<<<<

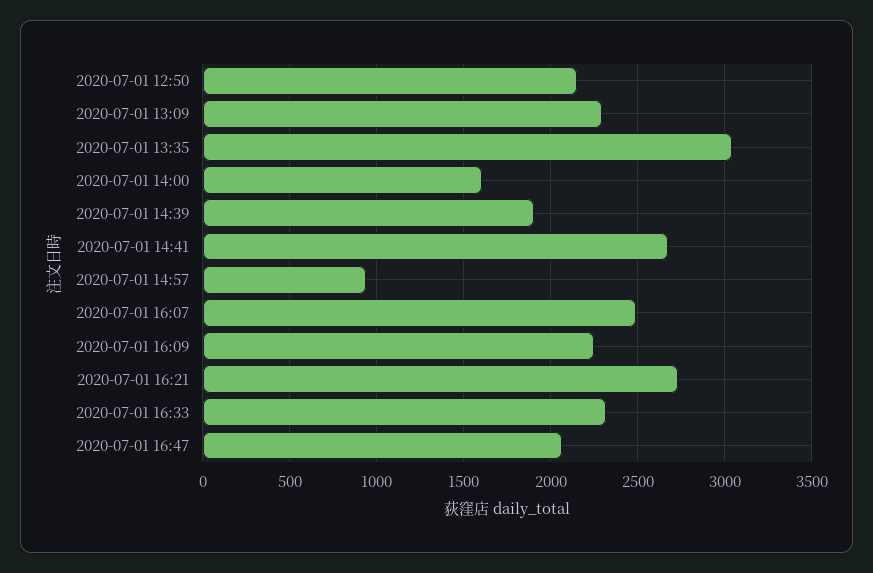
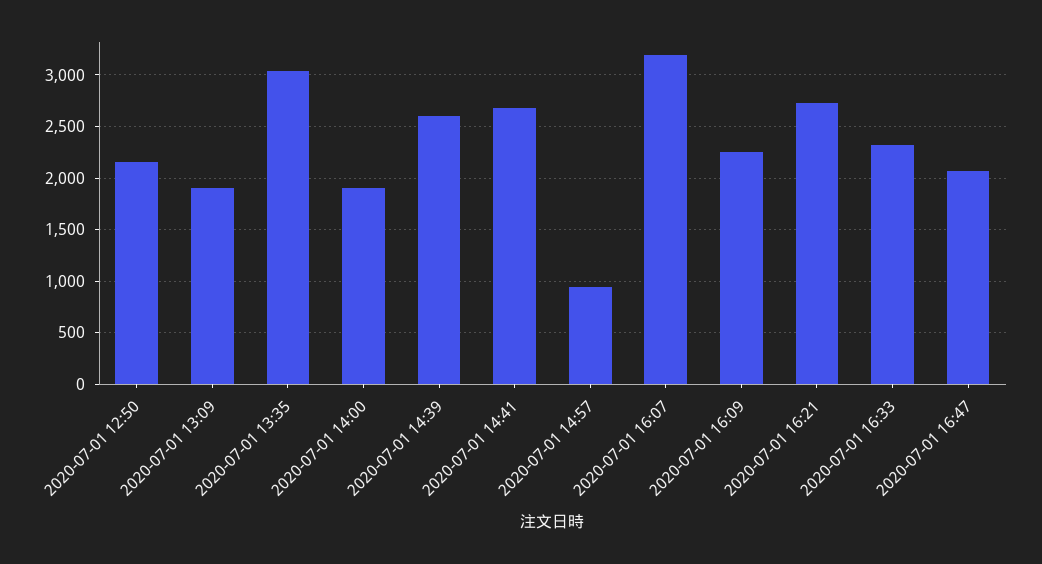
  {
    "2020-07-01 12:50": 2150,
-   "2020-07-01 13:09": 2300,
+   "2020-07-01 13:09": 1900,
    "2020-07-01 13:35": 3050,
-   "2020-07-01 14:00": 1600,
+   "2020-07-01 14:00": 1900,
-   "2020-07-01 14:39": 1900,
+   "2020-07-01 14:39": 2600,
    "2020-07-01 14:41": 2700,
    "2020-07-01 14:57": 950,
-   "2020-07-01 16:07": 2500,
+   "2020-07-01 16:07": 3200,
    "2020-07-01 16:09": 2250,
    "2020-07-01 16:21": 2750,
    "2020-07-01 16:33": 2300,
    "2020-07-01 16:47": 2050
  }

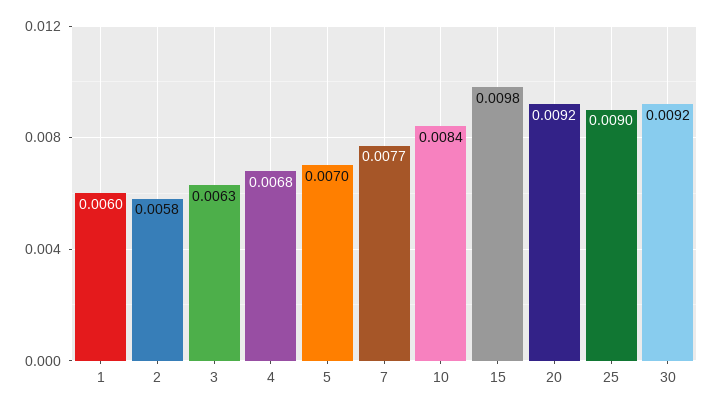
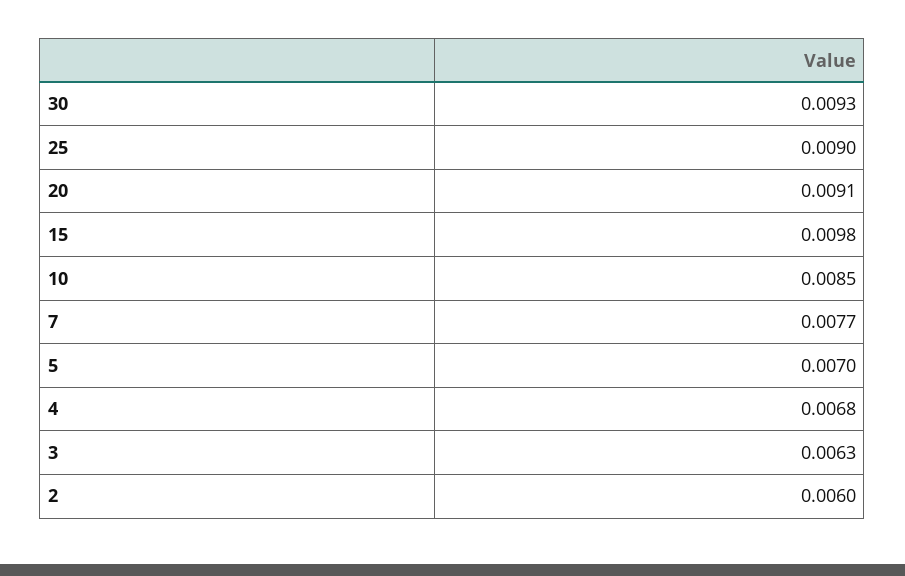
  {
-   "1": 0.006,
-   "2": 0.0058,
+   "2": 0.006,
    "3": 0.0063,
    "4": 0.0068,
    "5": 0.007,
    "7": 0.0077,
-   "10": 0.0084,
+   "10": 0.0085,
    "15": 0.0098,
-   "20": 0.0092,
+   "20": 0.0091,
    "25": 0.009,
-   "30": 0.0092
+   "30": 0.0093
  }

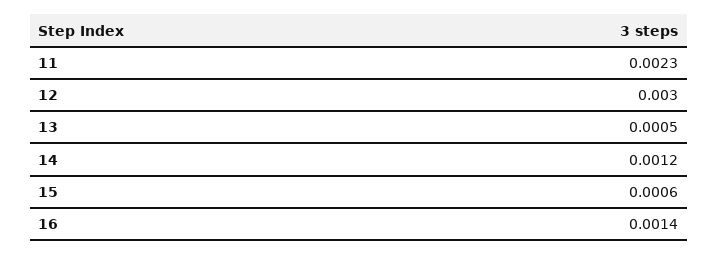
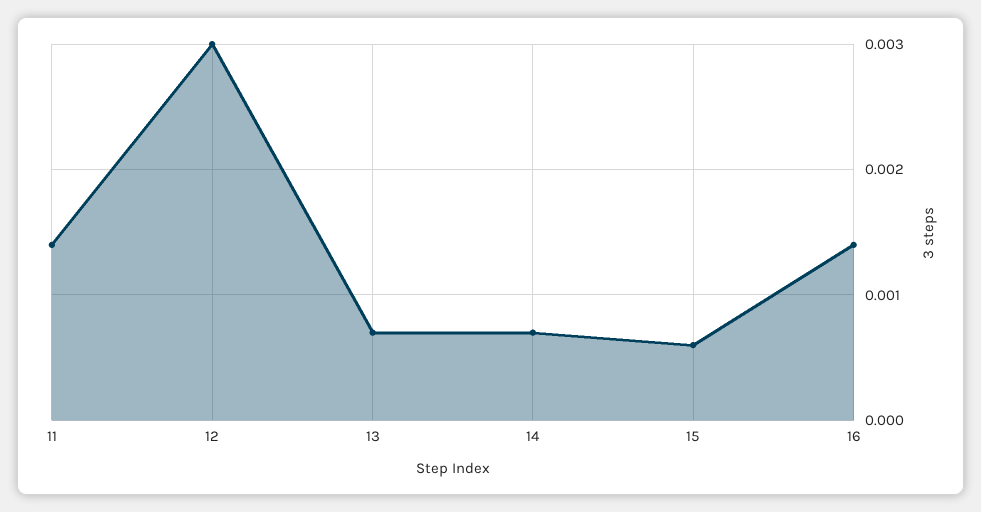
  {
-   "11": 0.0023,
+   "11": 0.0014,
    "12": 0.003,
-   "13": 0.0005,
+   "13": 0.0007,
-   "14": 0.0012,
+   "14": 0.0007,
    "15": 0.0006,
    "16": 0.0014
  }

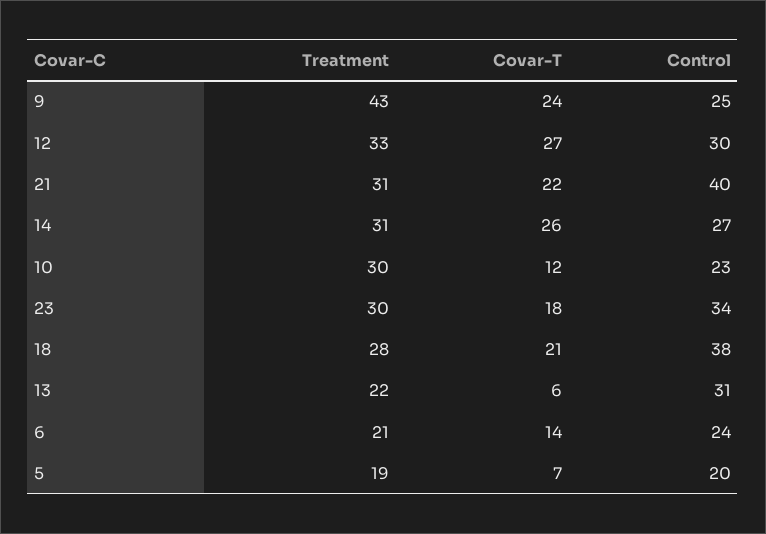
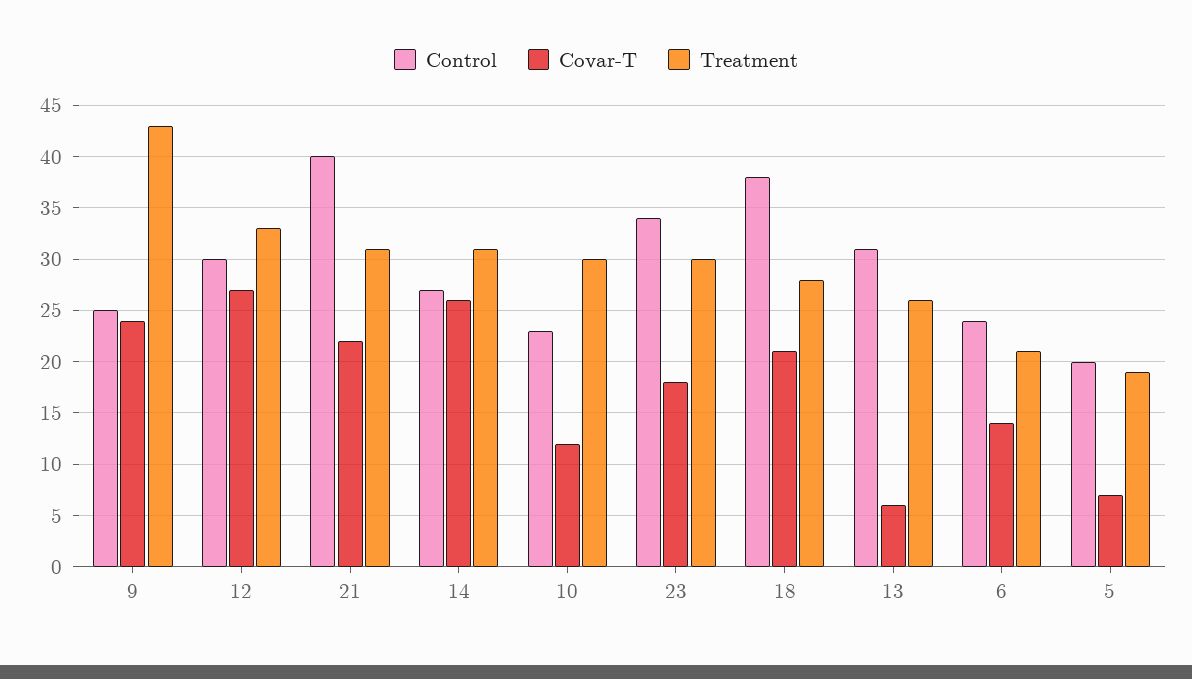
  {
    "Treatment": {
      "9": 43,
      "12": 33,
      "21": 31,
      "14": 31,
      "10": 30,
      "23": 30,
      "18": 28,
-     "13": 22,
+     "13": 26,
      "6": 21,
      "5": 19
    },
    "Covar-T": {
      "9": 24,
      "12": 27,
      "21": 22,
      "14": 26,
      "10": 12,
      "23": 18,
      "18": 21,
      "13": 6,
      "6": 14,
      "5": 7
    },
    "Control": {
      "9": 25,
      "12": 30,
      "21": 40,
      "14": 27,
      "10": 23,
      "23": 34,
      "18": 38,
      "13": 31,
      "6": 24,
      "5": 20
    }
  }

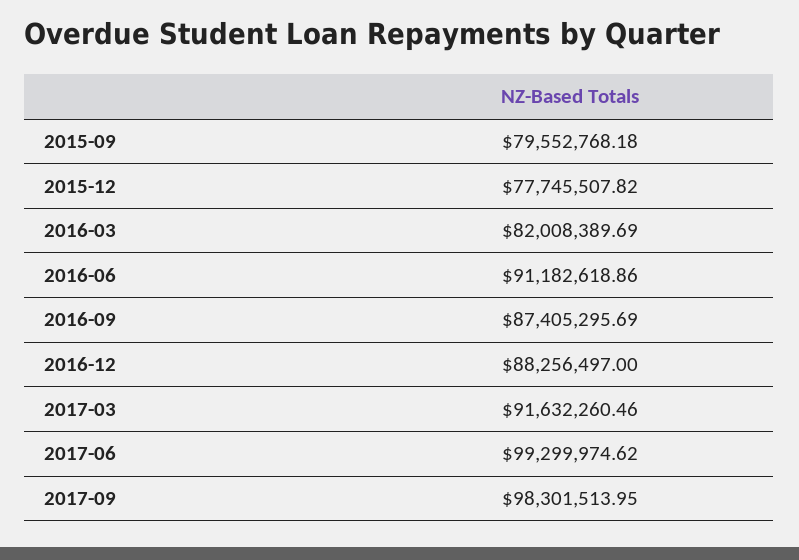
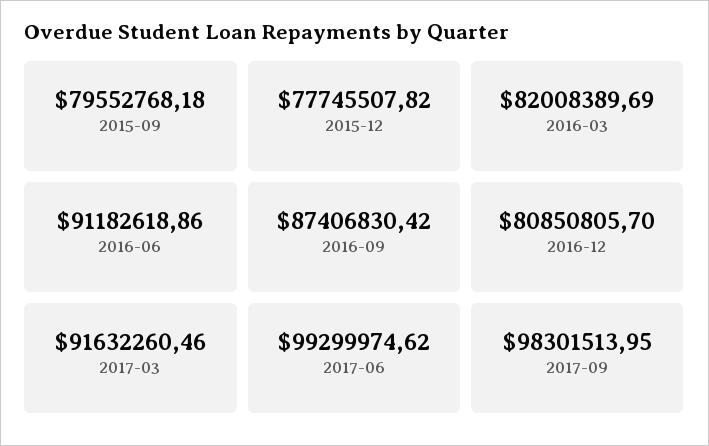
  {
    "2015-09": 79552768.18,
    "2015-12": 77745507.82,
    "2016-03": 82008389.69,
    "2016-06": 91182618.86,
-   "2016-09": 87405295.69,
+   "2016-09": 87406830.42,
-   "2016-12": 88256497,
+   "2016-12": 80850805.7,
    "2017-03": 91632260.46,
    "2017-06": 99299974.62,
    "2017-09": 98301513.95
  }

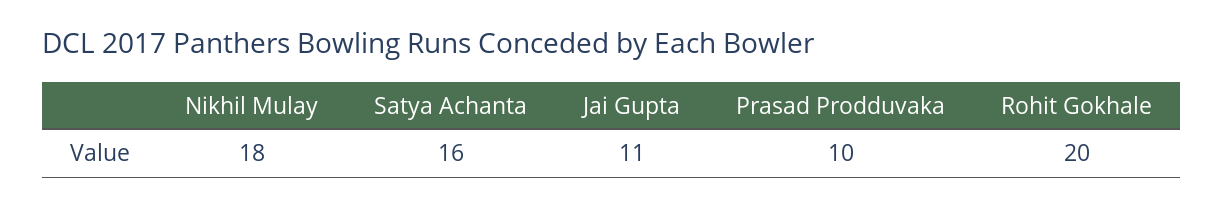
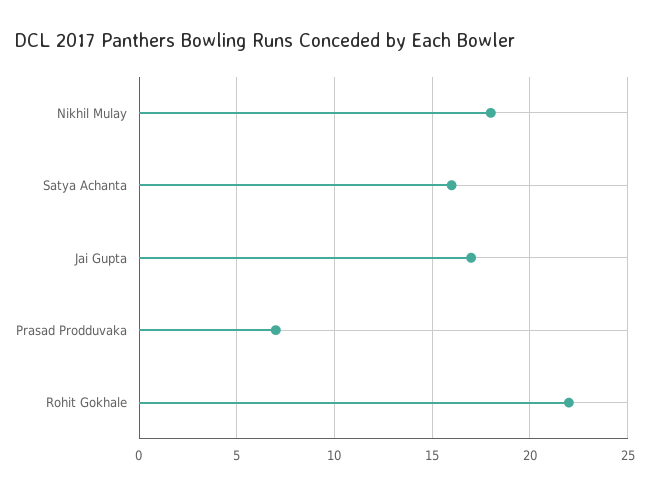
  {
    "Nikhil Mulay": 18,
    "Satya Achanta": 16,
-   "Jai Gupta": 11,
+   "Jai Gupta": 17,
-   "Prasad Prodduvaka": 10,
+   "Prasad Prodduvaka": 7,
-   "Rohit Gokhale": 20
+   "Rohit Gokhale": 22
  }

>>>>

WORK TO BE COMPLETED – In the material above, which lines contain "Prodduvaka"? Copy each of them.

SOLUTION TO THIS PROBLEM –
-   "Prasad Prodduvaka": 10,
+   "Prasad Prodduvaka": 7,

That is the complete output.